Reading passage —
Hadoop : Gotchas movin to the cluster. Part II

Gluster

2012-03-21

Okay so… in the last post, i tried to build a non-trivial map/r from scratch, and ran it on my machine. I ran into some issues involving the “glue” that held my map/reduce jobs together. For example, configuring the classes declared mapper outputs, and properly “telling” hadoop that I didn’t “need” a reducer, etc etc…

Once those were fixed, it ran beautifully on my local machine, generating hundreds of correct mapper outputs, and ending before the reducer stage.

When we ran it in the cluster, we found another interesting error, however.

So — its the next day, and we tried to run my map/reduce job in the cluster, and it broke immedeately….
Why ? Because I used apache’s commons-io for a few things….So I had to convert the following block of code. Below is a contrast of the original code I used for recursively reading through a text file. versus the exact same logic, implemented without Commons-io, using the Hadoop FileSystem API.

Provided records —
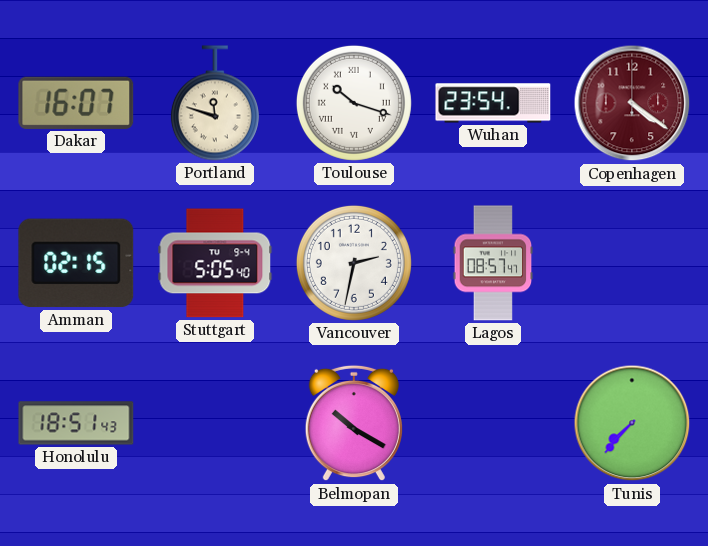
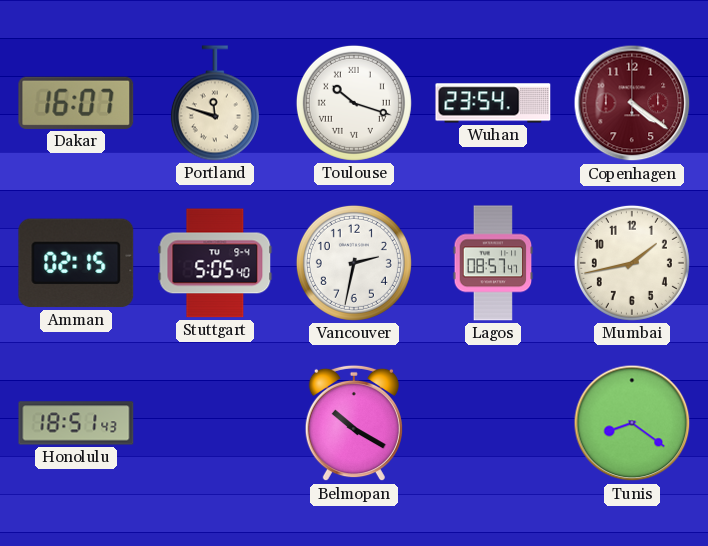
Mumbai: none -> 1:43
Tunis: 7:37 -> 8:21
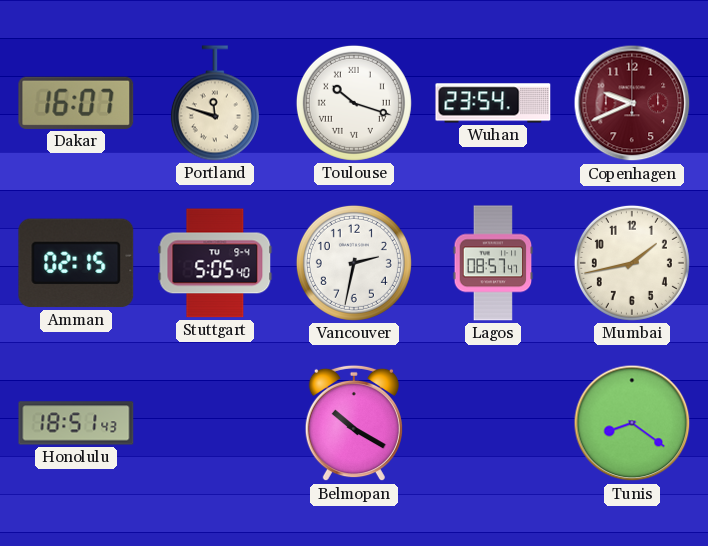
Copenhagen: 4:21 -> 9:41
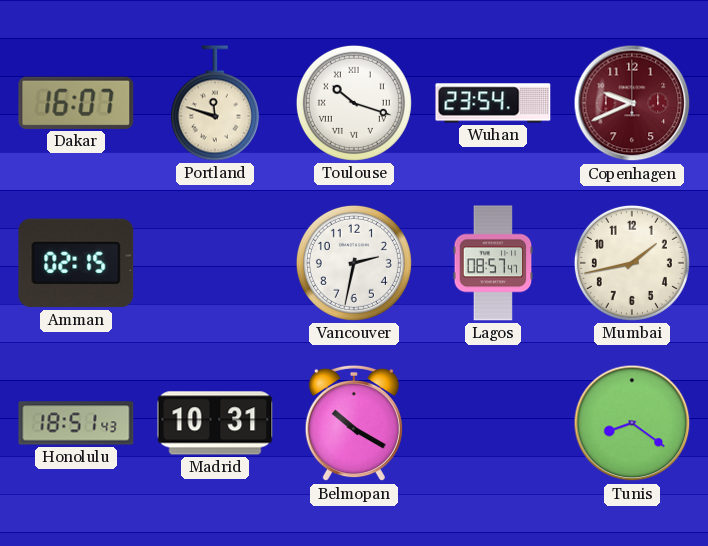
Stuttgart: 5:05 -> none
Madrid: none -> 10:31
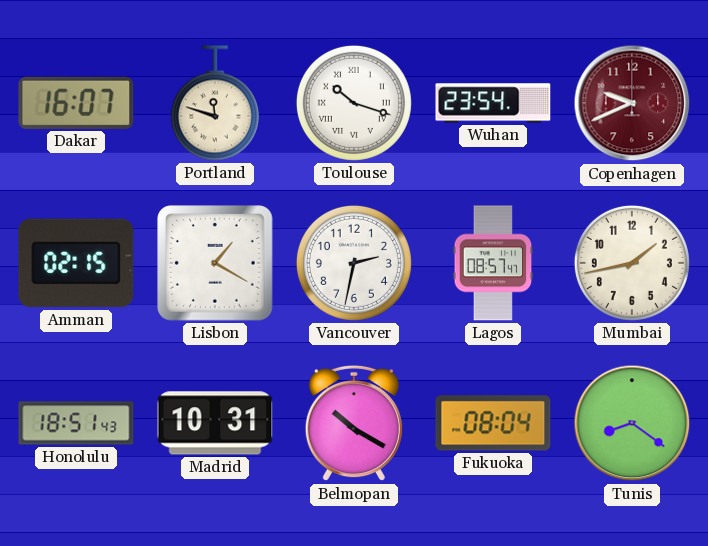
Lisbon: none -> 1:20
Fukuoka: none -> 08:04
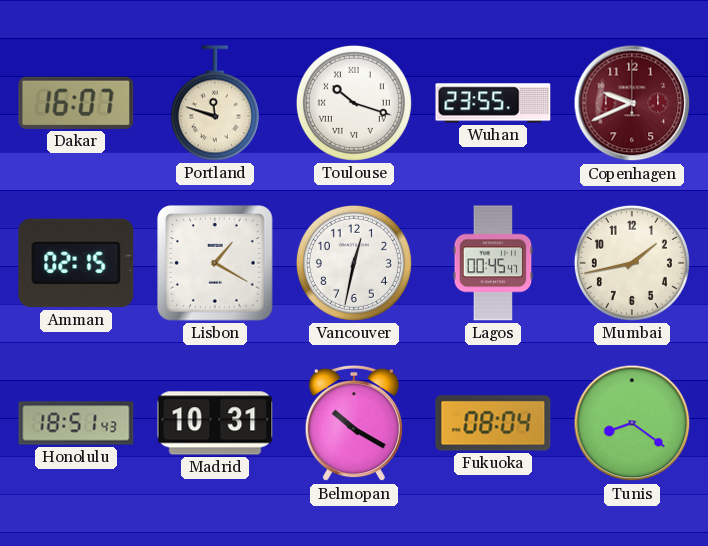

What the task requires —
Swap "local machine" for "laptop" as you copy the Hadoop post again, starting with "Once those were" and going on through "it broke immedeately….".

In response —
Once those were fixed, it ran beautifully on my laptop, generating hundreds of correct mapper outputs, and ending before the reducer stage.

When we ran it in the cluster, we found another interesting error, however.

So — its the next day, and we tried to run my map/reduce job in the cluster, and it broke immedeately….